The move means it will be weeks and perhaps months before the case goes back to a federal trial judge, who has ruled against the law in the past—if the case does return to that judge.

Previously, the US Supreme Court dismissed most of the clinics’ federal lawsuits and judges where 8-1 That lawsuit could proceed against a narrow group of state licensing officials. The matter then went to the 5th circuit. Now the federal appeals court is asking the Texas Supreme Court to determine the role those licensing officers play in enforcing the abortion ban and whether federal lawsuits can proceed against them.

The clinics strongly opposed the move to send — or “certify” — the case to the Texas Supreme Court. The move was requested by defenders of Texas law.

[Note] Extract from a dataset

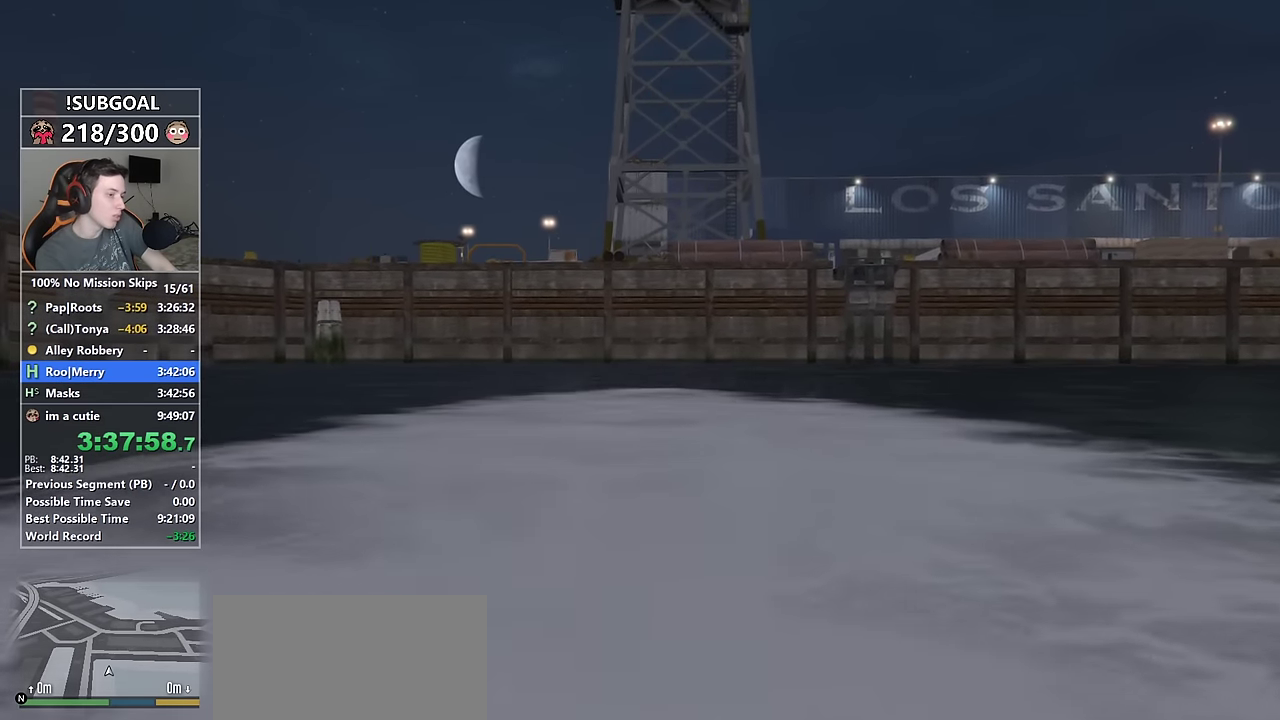
{"keys": [], "mouse": [], "events": [[83, "return", "down"], [166, "return", "up"], [266, "return", "down"], [316, "return", "up"], [400, "return", "down"], [500, "return", "up"]]}
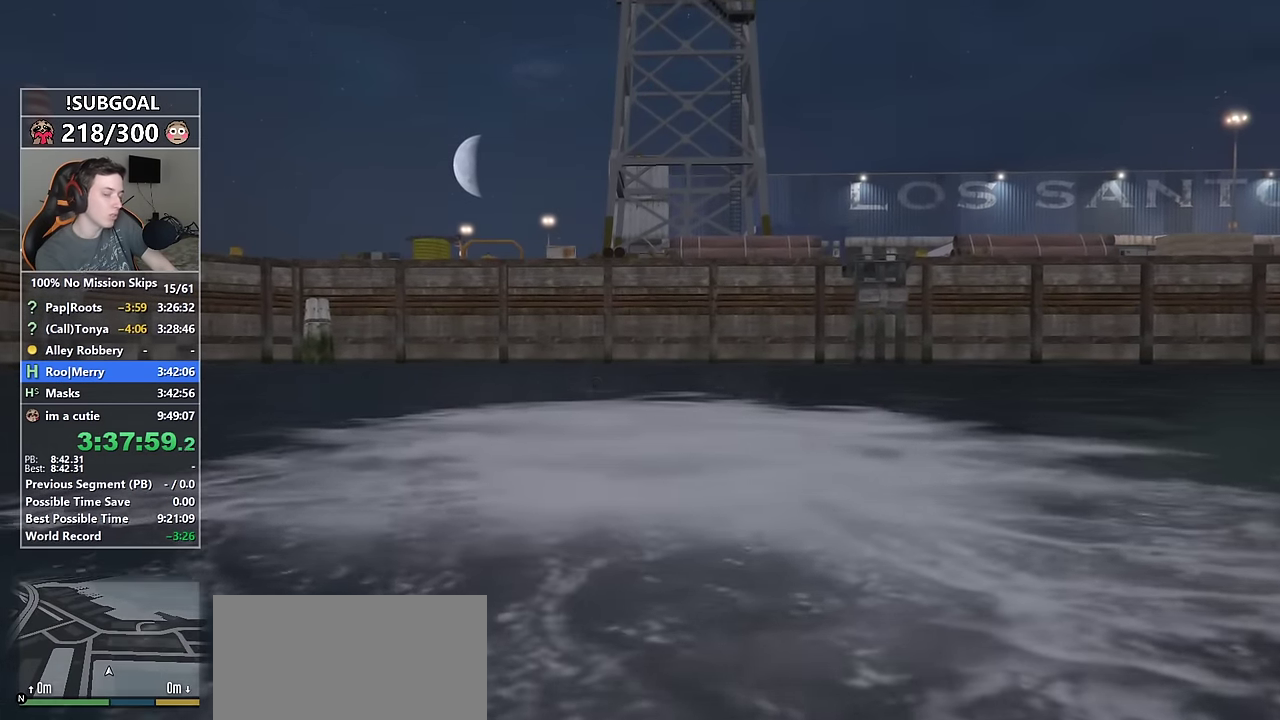
{"keys": [], "mouse": [], "events": [[100, "return", "down"], [150, "return", "up"], [233, "return", "down"], [333, "return", "up"], [383, "return", "down"], [466, "return", "up"]]}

Explaining why the majority of the 5th Circuit panel—Circuit Judges Edith Jones and Kyle Duncan—were sending the case to the Texas Supreme Court, Jones wrote that the US Supreme Court, in its opinion, had used hedged language, determining There may be a case against the Licensing Officers

Justice’s “argument at least reflects the uncertainty and need to defer state law,” Jones wrote, referring to the relevant section of Justice Neil Gorsuch’s opinion, where he was joined by other conservatives in court.

US Circuit Judge Stephen Higginson disagreed with the 5th Circuit’s order, writing that it was giving defendants a “second bite” on an issue they had already lost in the US Supreme Court.

Higginson wrote, “This further, without time limit, second-estimated redundancy, deepens my concern that justice delayed is justice denied, hindering the relief granted by the Supreme Court here.”

The clinic also has a petition in the US Supreme Court asking the judges to intervene in the case again, seeing how the 5th Circuit has handled it. The judges have yet to act on that petition.